### [DIRECTIVE]
Please copy the records below word for word, leaving out the pictures.

-=-=-

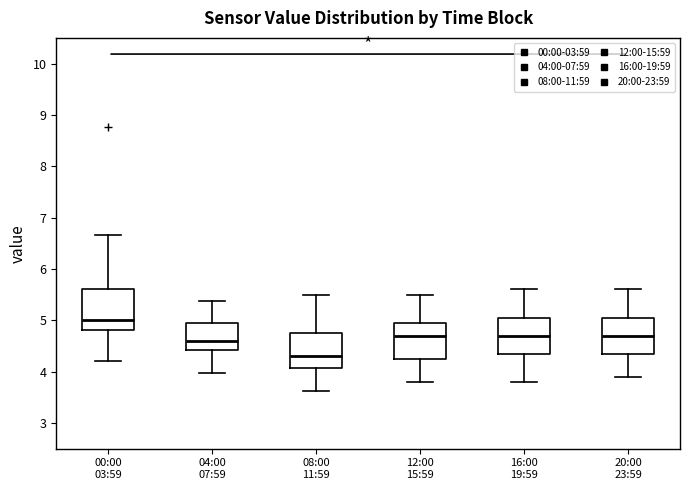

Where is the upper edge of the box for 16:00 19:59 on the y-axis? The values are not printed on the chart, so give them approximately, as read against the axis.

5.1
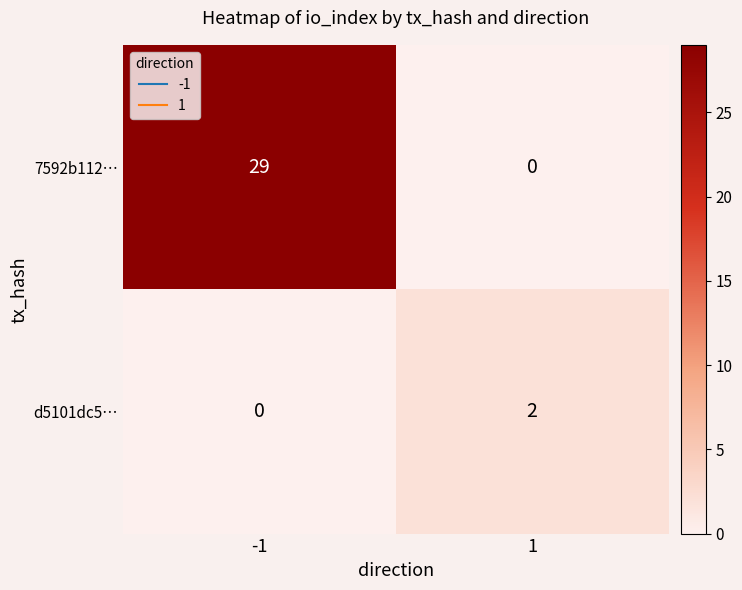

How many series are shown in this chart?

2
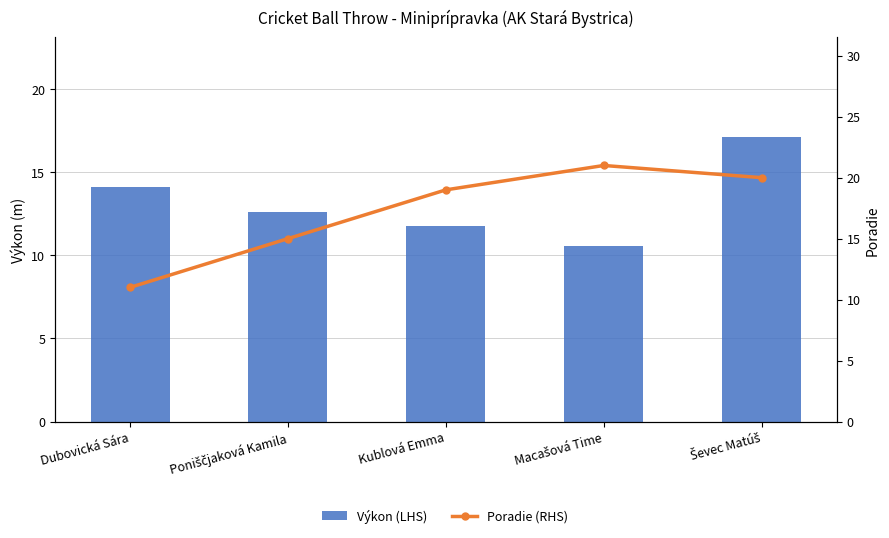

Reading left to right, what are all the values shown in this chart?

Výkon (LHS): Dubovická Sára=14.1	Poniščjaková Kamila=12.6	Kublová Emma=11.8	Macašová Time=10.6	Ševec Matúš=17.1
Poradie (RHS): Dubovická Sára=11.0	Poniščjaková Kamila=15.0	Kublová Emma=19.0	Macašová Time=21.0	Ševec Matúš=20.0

-=-=-

### [OUTPUT OF THE TASK]
Where is the upper edge of the box for 16:00 19:59 on the y-axis? The values are not printed on the chart, so give them approximately, as read against the axis.

5.1

How many series are shown in this chart?

2

Reading left to right, what are all the values shown in this chart?

Výkon (LHS): Dubovická Sára=14.1	Poniščjaková Kamila=12.6	Kublová Emma=11.8	Macašová Time=10.6	Ševec Matúš=17.1
Poradie (RHS): Dubovická Sára=11.0	Poniščjaková Kamila=15.0	Kublová Emma=19.0	Macašová Time=21.0	Ševec Matúš=20.0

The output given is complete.